# GOAL OF THE EXERCISE
The copy has to match the records word for word and include no pictures.

# SUPPLIED RECORDS
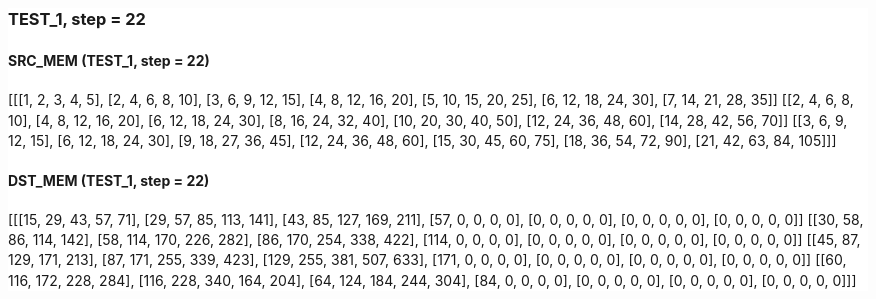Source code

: ### TEST_1, step = 22

#### SRC_MEM (TEST_1, step = 22)

[[[1, 2, 3, 4, 5],
  [2, 4, 6, 8, 10],
  [3, 6, 9, 12, 15],
  [4, 8, 12, 16, 20],
  [5, 10, 15, 20, 25],
  [6, 12, 18, 24, 30],
  [7, 14, 21, 28, 35]]
 [[2, 4, 6, 8, 10],
  [4, 8, 12, 16, 20],
  [6, 12, 18, 24, 30],
  [8, 16, 24, 32, 40],
  [10, 20, 30, 40, 50],
  [12, 24, 36, 48, 60],
  [14, 28, 42, 56, 70]]
 [[3, 6, 9, 12, 15],
  [6, 12, 18, 24, 30],
  [9, 18, 27, 36, 45],
  [12, 24, 36, 48, 60],
  [15, 30, 45, 60, 75],
  [18, 36, 54, 72, 90],
  [21, 42, 63, 84, 105]]]

#### DST_MEM (TEST_1, step = 22)

[[[15, 29, 43, 57, 71],
  [29, 57, 85, 113, 141],
  [43, 85, 127, 169, 211],
  [57, 0, 0, 0, 0],
  [0, 0, 0, 0, 0],
  [0, 0, 0, 0, 0],
  [0, 0, 0, 0, 0]]
 [[30, 58, 86, 114, 142],
  [58, 114, 170, 226, 282],
  [86, 170, 254, 338, 422],
  [114, 0, 0, 0, 0],
  [0, 0, 0, 0, 0],
  [0, 0, 0, 0, 0],
  [0, 0, 0, 0, 0]]
 [[45, 87, 129, 171, 213],
  [87, 171, 255, 339, 423],
  [129, 255, 381, 507, 633],
  [171, 0, 0, 0, 0],
  [0, 0, 0, 0, 0],
  [0, 0, 0, 0, 0],
  [0, 0, 0, 0, 0]]
 [[60, 116, 172, 228, 284],
  [116, 228, 340, 164, 204],
  [64, 124, 184, 244, 304],
  [84, 0, 0, 0, 0],
  [0, 0, 0, 0, 0],
  [0, 0, 0, 0, 0],
  [0, 0, 0, 0, 0]]]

# FINAL ANSWER
Source code

: ### TEST_1, step = 22

#### SRC_MEM (TEST_1, step = 22)

[[[1, 2, 3, 4, 5],
  [2, 4, 6, 8, 10],
  [3, 6, 9, 12, 15],
  [4, 8, 12, 16, 20],
  [5, 10, 15, 20, 25],
  [6, 12, 18, 24, 30],
  [7, 14, 21, 28, 35]]
 [[2, 4, 6, 8, 10],
  [4, 8, 12, 16, 20],
  [6, 12, 18, 24, 30],
  [8, 16, 24, 32, 40],
  [10, 20, 30, 40, 50],
  [12, 24, 36, 48, 60],
  [14, 28, 42, 56, 70]]
 [[3, 6, 9, 12, 15],
  [6, 12, 18, 24, 30],
  [9, 18, 27, 36, 45],
  [12, 24, 36, 48, 60],
  [15, 30, 45, 60, 75],
  [18, 36, 54, 72, 90],
  [21, 42, 63, 84, 105]]]

#### DST_MEM (TEST_1, step = 22)

[[[15, 29, 43, 57, 71],
  [29, 57, 85, 113, 141],
  [43, 85, 127, 169, 211],
  [57, 0, 0, 0, 0],
  [0, 0, 0, 0, 0],
  [0, 0, 0, 0, 0],
  [0, 0, 0, 0, 0]]
 [[30, 58, 86, 114, 142],
  [58, 114, 170, 226, 282],
  [86, 170, 254, 338, 422],
  [114, 0, 0, 0, 0],
  [0, 0, 0, 0, 0],
  [0, 0, 0, 0, 0],
  [0, 0, 0, 0, 0]]
 [[45, 87, 129, 171, 213],
  [87, 171, 255, 339, 423],
  [129, 255, 381, 507, 633],
  [171, 0, 0, 0, 0],
  [0, 0, 0, 0, 0],
  [0, 0, 0, 0, 0],
  [0, 0, 0, 0, 0]]
 [[60, 116, 172, 228, 284],
  [116, 228, 340, 164, 204],
  [64, 124, 184, 244, 304],
  [84, 0, 0, 0, 0],
  [0, 0, 0, 0, 0],
  [0, 0, 0, 0, 0],
  [0, 0, 0, 0, 0]]]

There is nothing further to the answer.